--- Instructions for the task ---
Keep the pictures out of your copy. Transcribe the records below exactly.

Saved entries:

-----

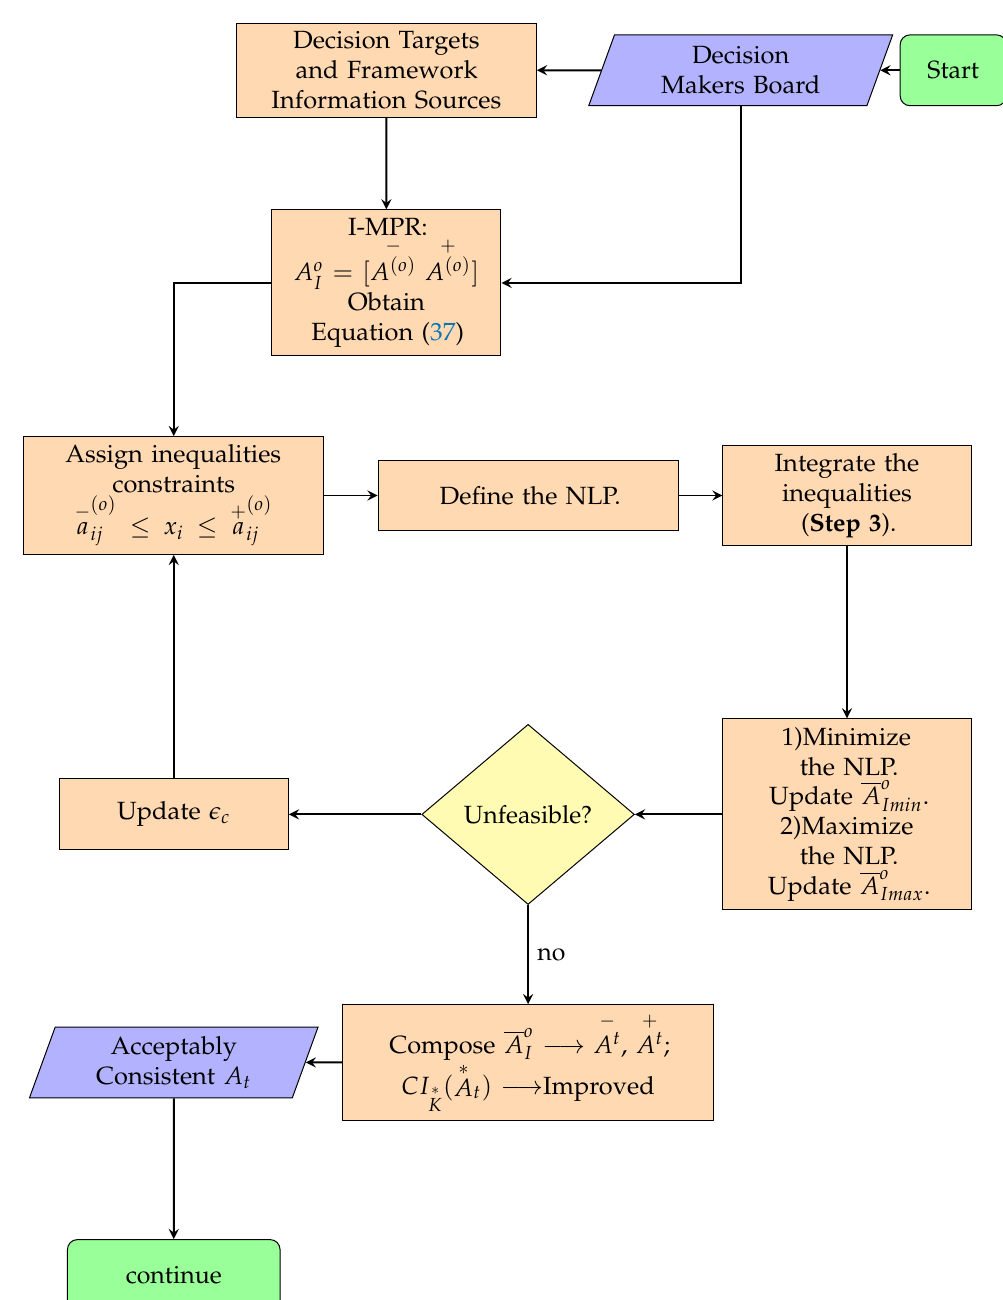
Figure 1. Process flowchart for improving consistency of an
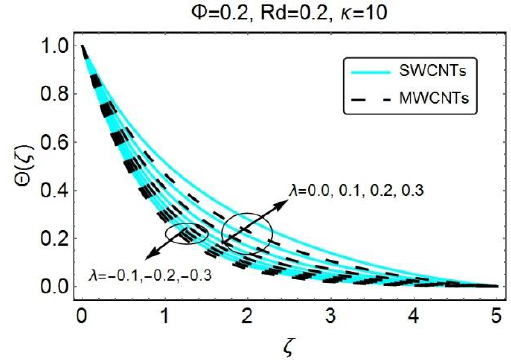
Figure 5. Θ(𝜁) for some values of 𝜆.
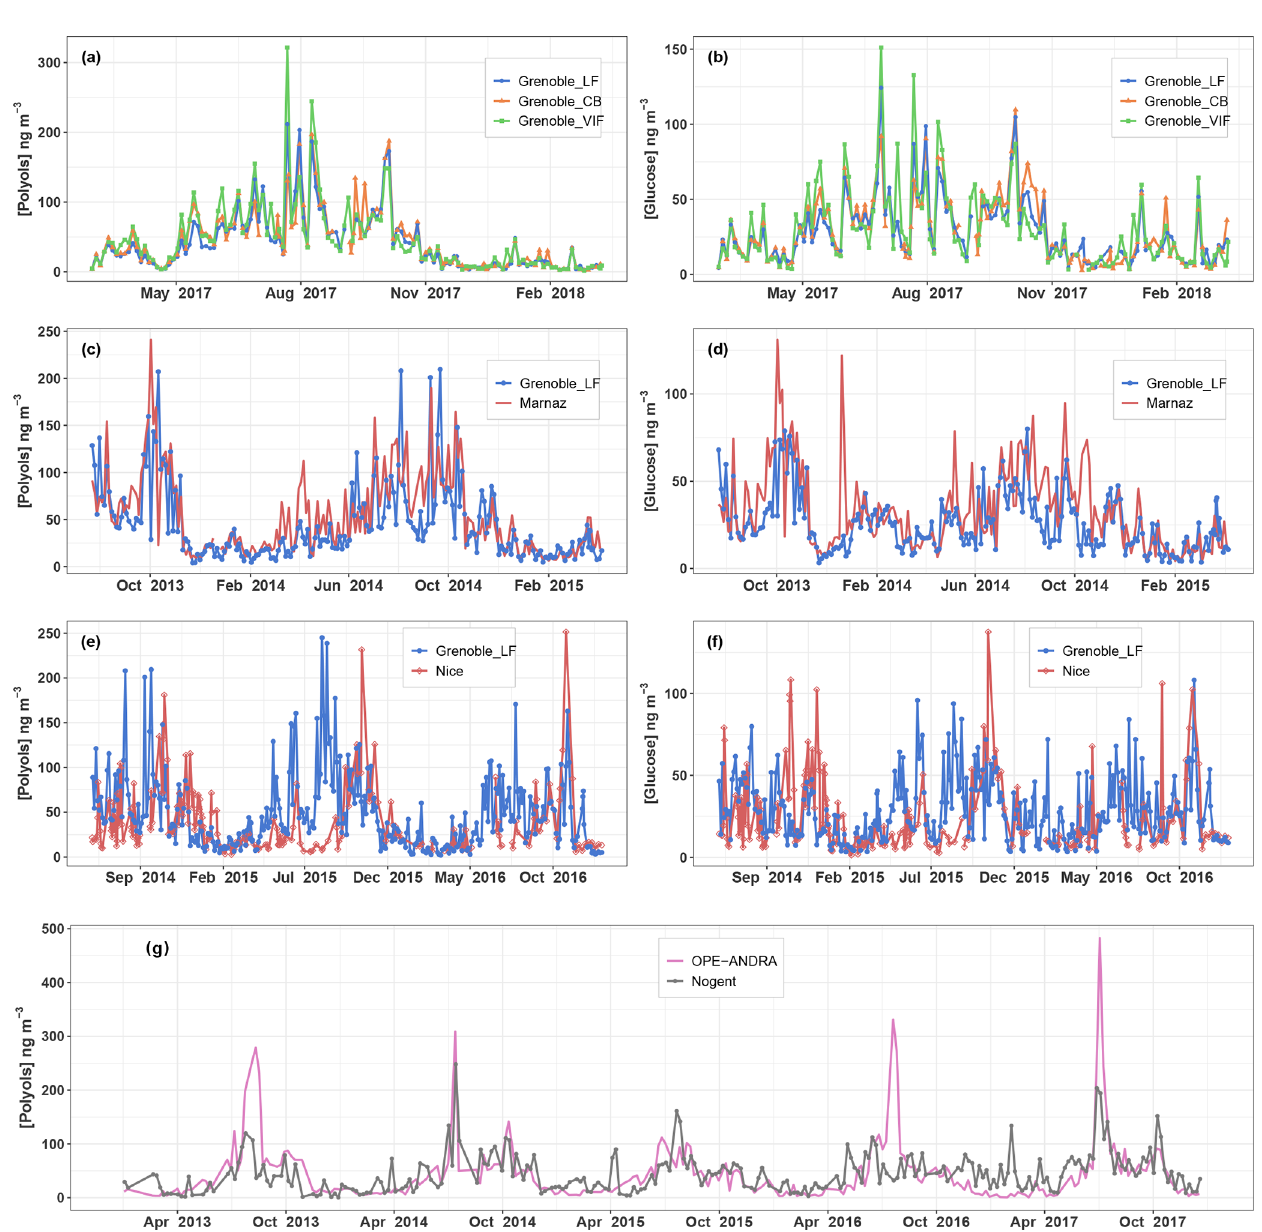
Figure 2. Concentrations (in ngm − 3 ) of (a, c, e) ambient particulate polyols (defined as the sum of arabitol and mannitol) and (b, d, f) glucose over different monitoring sites in France. Since PM 10 were collected every 3d at Nogent-sur-Oise and 6d at OPE-ANDRA, the original datasets are averaged over consecutive 6d intervals ( g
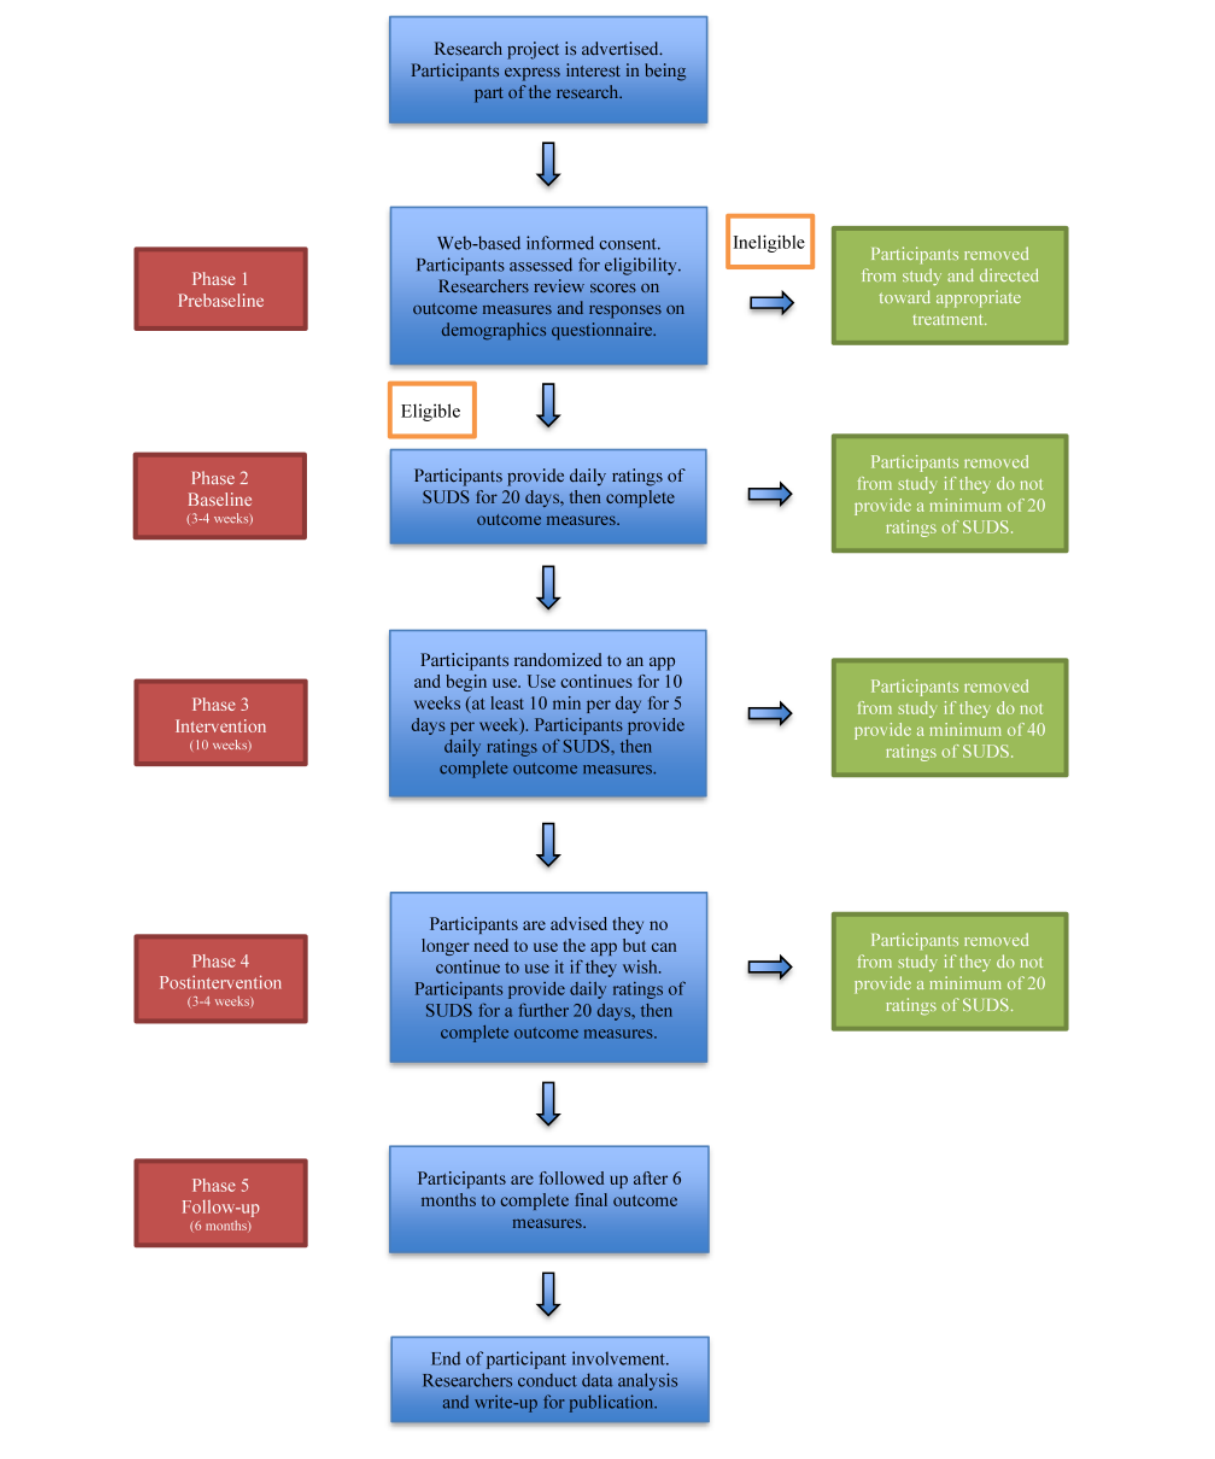
Figure 2. Flowchart of study and participant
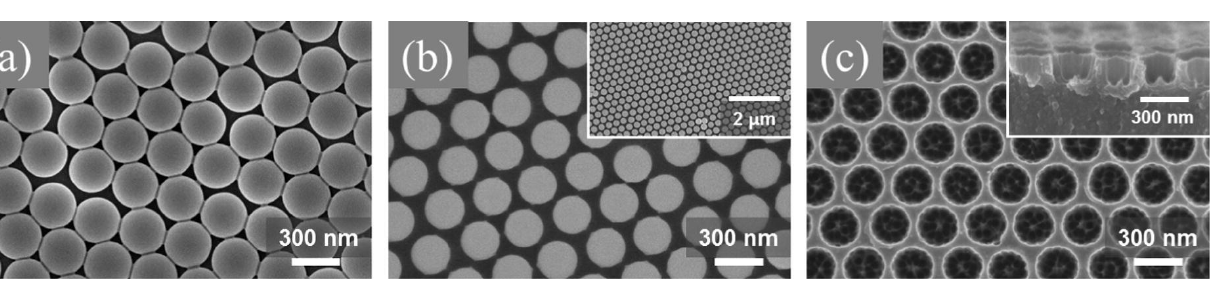
Figure 5. SEM images during nanoporous SU-8 substrate fabrication. ( a ) A monolayer of polystyrene nanoparticles on the SU-8 substrate, ( b ) etched polystyrene nanoparticles on the SU-8 substrate and the inset showing uniformly etched PS nanoparticles over the SU-8 substrate, and ( c ) fabricated nanopores on the surface of SU-8 and the inset showing the cross-sectional view of the nanoporous SU-8 substrate. Reprinted from Kim et al. [50] with permission from Elsevier.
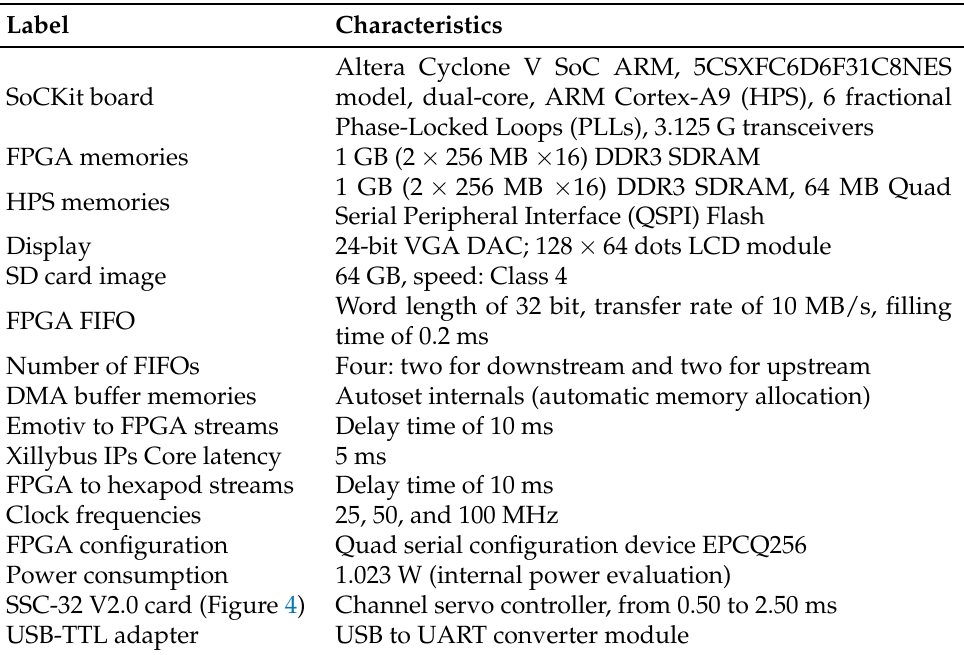
Table 1. SoCKit resources and materials deployed for the project implementation. HPS, Hard Processor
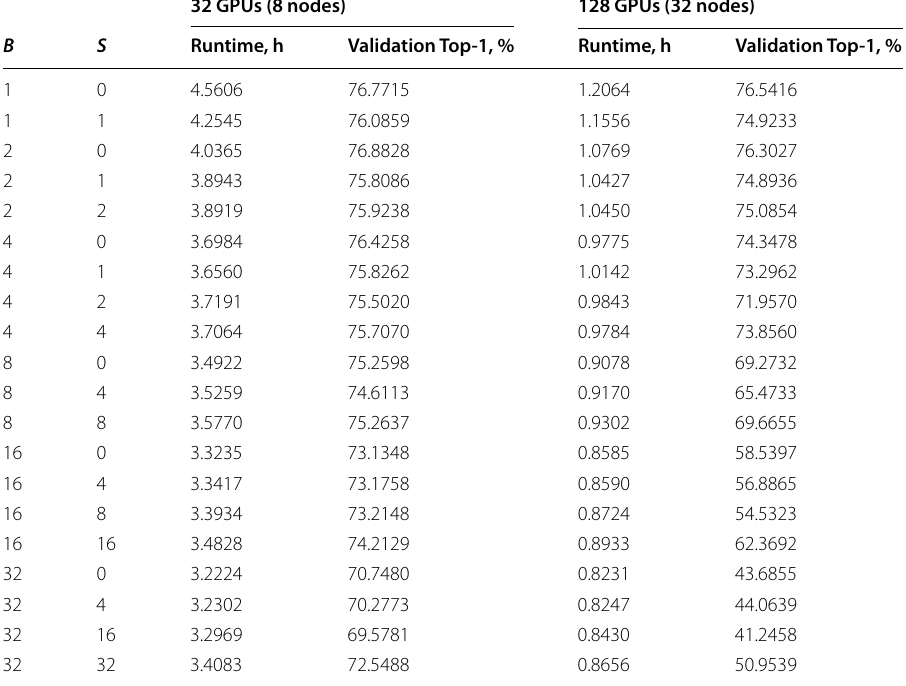
Table 2 Parameter study results. B is the number of forward-backward passes between global synchronizations and W is the number of batches to wait for the global synchronization data 32 GPUs (8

-----

--- Reply to the task ---
Figure 1. Process flowchart for improving consistency of an
Figure 5. Θ(𝜁) for some values of 𝜆.
Figure 2. Concentrations (in ngm − 3 ) of (a, c, e) ambient particulate polyols (defined as the sum of arabitol and mannitol) and (b, d, f) glucose over different monitoring sites in France. Since PM 10 were collected every 3d at Nogent-sur-Oise and 6d at OPE-ANDRA, the original datasets are averaged over consecutive 6d intervals ( g
Figure 2. Flowchart of study and participant
Figure 5. SEM images during nanoporous SU-8 substrate fabrication. ( a ) A monolayer of polystyrene nanoparticles on the SU-8 substrate, ( b ) etched polystyrene nanoparticles on the SU-8 substrate and the inset showing uniformly etched PS nanoparticles over the SU-8 substrate, and ( c ) fabricated nanopores on the surface of SU-8 and the inset showing the cross-sectional view of the nanoporous SU-8 substrate. Reprinted from Kim et al. [50] with permission from Elsevier.
Table 1. SoCKit resources and materials deployed for the project implementation. HPS, Hard Processor
Table 2 Parameter study results. B is the number of forward-backward passes between global synchronizations and W is the number of batches to wait for the global synchronization data 32 GPUs (8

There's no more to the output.